### [Information given]
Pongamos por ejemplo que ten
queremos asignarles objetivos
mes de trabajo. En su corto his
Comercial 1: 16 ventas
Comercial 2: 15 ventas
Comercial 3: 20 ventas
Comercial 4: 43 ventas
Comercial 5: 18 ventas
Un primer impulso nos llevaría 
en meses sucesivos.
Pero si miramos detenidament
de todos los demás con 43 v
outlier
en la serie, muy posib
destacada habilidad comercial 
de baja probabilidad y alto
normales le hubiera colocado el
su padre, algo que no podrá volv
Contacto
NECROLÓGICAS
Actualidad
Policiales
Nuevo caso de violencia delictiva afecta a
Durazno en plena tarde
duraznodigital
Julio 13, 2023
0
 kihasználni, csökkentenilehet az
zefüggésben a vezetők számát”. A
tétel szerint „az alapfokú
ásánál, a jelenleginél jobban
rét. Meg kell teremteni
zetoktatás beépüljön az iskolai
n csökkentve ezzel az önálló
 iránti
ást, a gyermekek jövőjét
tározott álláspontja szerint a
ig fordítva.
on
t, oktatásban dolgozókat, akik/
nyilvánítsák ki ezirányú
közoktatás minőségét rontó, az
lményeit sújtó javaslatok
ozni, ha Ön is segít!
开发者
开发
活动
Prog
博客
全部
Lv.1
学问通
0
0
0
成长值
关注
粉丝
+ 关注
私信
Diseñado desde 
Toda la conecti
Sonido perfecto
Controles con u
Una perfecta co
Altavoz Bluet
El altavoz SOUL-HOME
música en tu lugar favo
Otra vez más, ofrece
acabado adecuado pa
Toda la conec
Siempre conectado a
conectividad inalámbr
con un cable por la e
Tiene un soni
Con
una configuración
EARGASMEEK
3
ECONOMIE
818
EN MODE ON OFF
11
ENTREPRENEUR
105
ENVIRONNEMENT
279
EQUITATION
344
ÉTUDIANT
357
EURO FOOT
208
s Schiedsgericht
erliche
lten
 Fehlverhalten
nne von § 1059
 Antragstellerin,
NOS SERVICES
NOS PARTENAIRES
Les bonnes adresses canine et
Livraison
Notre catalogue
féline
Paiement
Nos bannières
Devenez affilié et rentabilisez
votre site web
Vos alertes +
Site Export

### [Task goal]
All of the records above should be transcribed exactly.

### [Task result]
Pongamos por ejemplo que ten
queremos asignarles objetivos
mes de trabajo. En su corto his
Comercial 1: 16 ventas
Comercial 2: 15 ventas
Comercial 3: 20 ventas
Comercial 4: 43 ventas
Comercial 5: 18 ventas
Un primer impulso nos llevaría 
en meses sucesivos.
Pero si miramos detenidament
de todos los demás con 43 v
outlier
en la serie, muy posib
destacada habilidad comercial 
de baja probabilidad y alto
normales le hubiera colocado el
su padre, algo que no podrá volv
Contacto
NECROLÓGICAS
Actualidad
Policiales
Nuevo caso de violencia delictiva afecta a
Durazno en plena tarde
duraznodigital
Julio 13, 2023
0
 kihasználni, csökkentenilehet az
zefüggésben a vezetők számát”. A
tétel szerint „az alapfokú
ásánál, a jelenleginél jobban
rét. Meg kell teremteni
zetoktatás beépüljön az iskolai
n csökkentve ezzel az önálló
 iránti
ást, a gyermekek jövőjét
tározott álláspontja szerint a
ig fordítva.
on
t, oktatásban dolgozókat, akik/
nyilvánítsák ki ezirányú
közoktatás minőségét rontó, az
lményeit sújtó javaslatok
ozni, ha Ön is segít!
开发者
开发
活动
Prog
博客
全部
Lv.1
学问通
0
0
0
成长值
关注
粉丝
+ 关注
私信
Diseñado desde 
Toda la conecti
Sonido perfecto
Controles con u
Una perfecta co
Altavoz Bluet
El altavoz SOUL-HOME
música en tu lugar favo
Otra vez más, ofrece
acabado adecuado pa
Toda la conec
Siempre conectado a
conectividad inalámbr
con un cable por la e
Tiene un soni
Con
una configuración
EARGASMEEK
3
ECONOMIE
818
EN MODE ON OFF
11
ENTREPRENEUR
105
ENVIRONNEMENT
279
EQUITATION
344
ÉTUDIANT
357
EURO FOOT
208
s Schiedsgericht
erliche
lten
 Fehlverhalten
nne von § 1059
 Antragstellerin,
NOS SERVICES
NOS PARTENAIRES
Les bonnes adresses canine et
Livraison
Notre catalogue
féline
Paiement
Nos bannières
Devenez affilié et rentabilisez
votre site web
Vos alertes +
Site Export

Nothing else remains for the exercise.